Raptis believes data vendors – who are dependent on companies actually providing the information in the first place – won’t be able to offer their clients anywhere near what they need for at least four or five years after Scope Three implementation. Hoteit thinks it could be double that and Noonan argues vendors will never have enough data because the reporting framework will always need changing as the nature of business and commerce evolves.
“It’s going to be gradual, and it’s going to be continuous,” he says.
There is a broad consensus, however, that as the regulation beds in, global reporting standards and vendor methodologies will converge, making it easier for companies to comply. That will also encourage the standardisation of regulations around the world.

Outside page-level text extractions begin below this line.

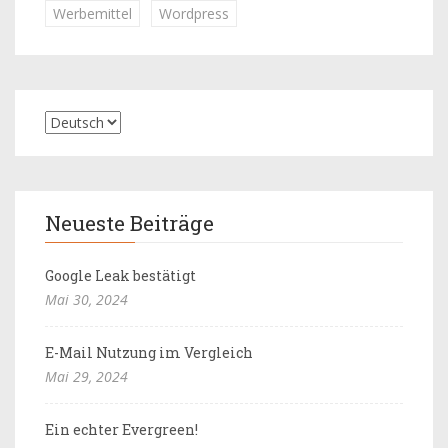
Werbemittel
Wordpress
Neueste Beiträge
Google Leak bestätigt
Mai 30, 2024
E-Mail Nutzung im Vergleich
Mai 29, 2024
Ein echter Evergreen!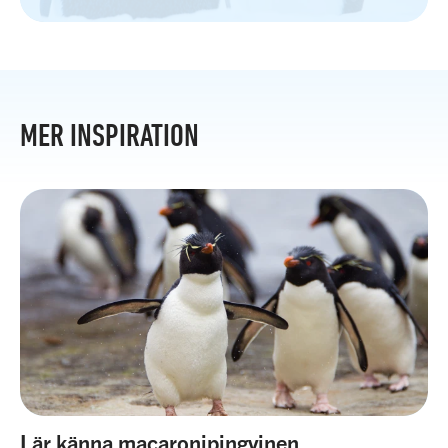
MER INSPIRATION
Lär känna macaronipingvinen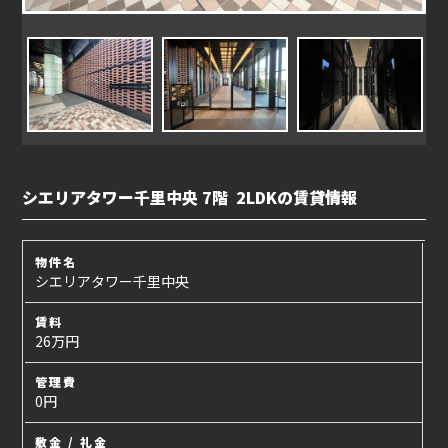
シエリアタワー千里中央 7階 2LDKの賃貸情報
物件名
シエリアタワー千里中央
賃料
26万円
管理費
0円
敷金 / 礼金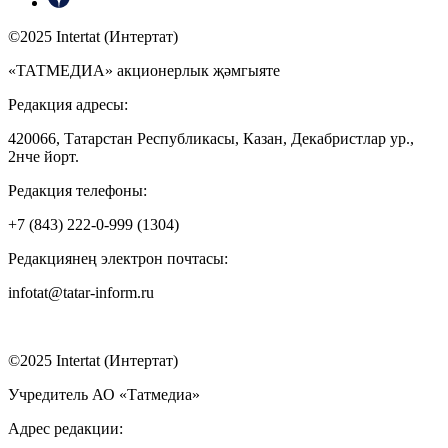
©2025 Intertat (Интертат)
«ТАТМЕДИА» акционерлык җәмгыяте
Редакция адресы:
420066, Татарстан Республикасы, Казан, Декабристлар ур.,
2нче йорт.
Редакция телефоны:
+7 (843) 222-0-999 (1304)
Редакциянең электрон почтасы:
infotat@tatar-inform.ru
©2025 Intertat (Интертат)
Учредитель АО «Татмедиа»
Адрес редакции: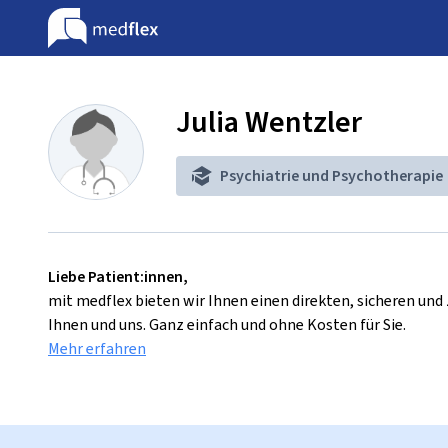
Julia Wentzler
Psychiatrie und Psychotherapie
Liebe Patient:innen,
mit medflex bieten wir Ihnen einen direkten, sicheren un
Ihnen und uns. Ganz einfach und ohne Kosten für Sie.
Mehr erfahren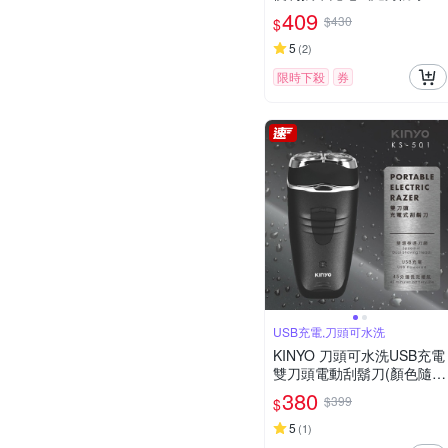
動刮鬍刀
409
$430
$
5
(
2
)
限時下殺
券
USB充電,刀頭可水洗
KINYO 刀頭可水洗USB充電
雙刀頭電動刮鬍刀(顏色隨
機)
380
$399
$
5
(
1
)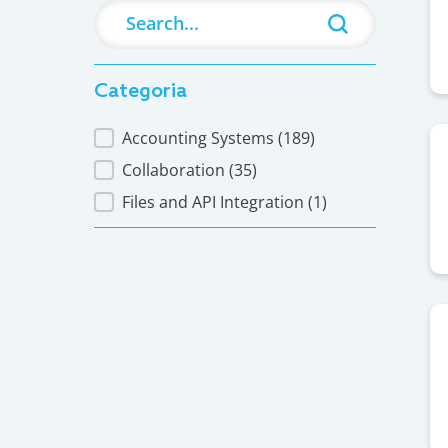
Search
Search content
Categoria
Categoria
Accounting Systems
(189)
Collaboration
(35)
Files and API Integration
(1)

One theme that comes through is the likelihood that more asset managers will create proprietary data gathering and management capabilities to ensure they have the exact information they need. That’s likely to see the evolution of software and services that enable financial institutions to obtain data directly only from the companies in which they invest, according to some observers who spoke to ESG Insight.
Others expect more financial institutions to integrate feeds from ever more vendors to ensure they have covered all bases. At Bloomberg’s OneData Day conference recently, panelists heard that it was not uncommon for asset managers to have ESG data feeds from as many as 15 individual vendors.
Arabesque’s Amesheva is confident the regulation in general and Scope Three reporting in particular will succeed because, she says, it has a precedent.
“We’ll get there because if you make the comparison with the way the financial system was working before the introduction of IFRS and commonly agreed financial data reporting standards, we’re currently in the same place,” she says. “So we will get there, eventually, but until then it will be a challenge.”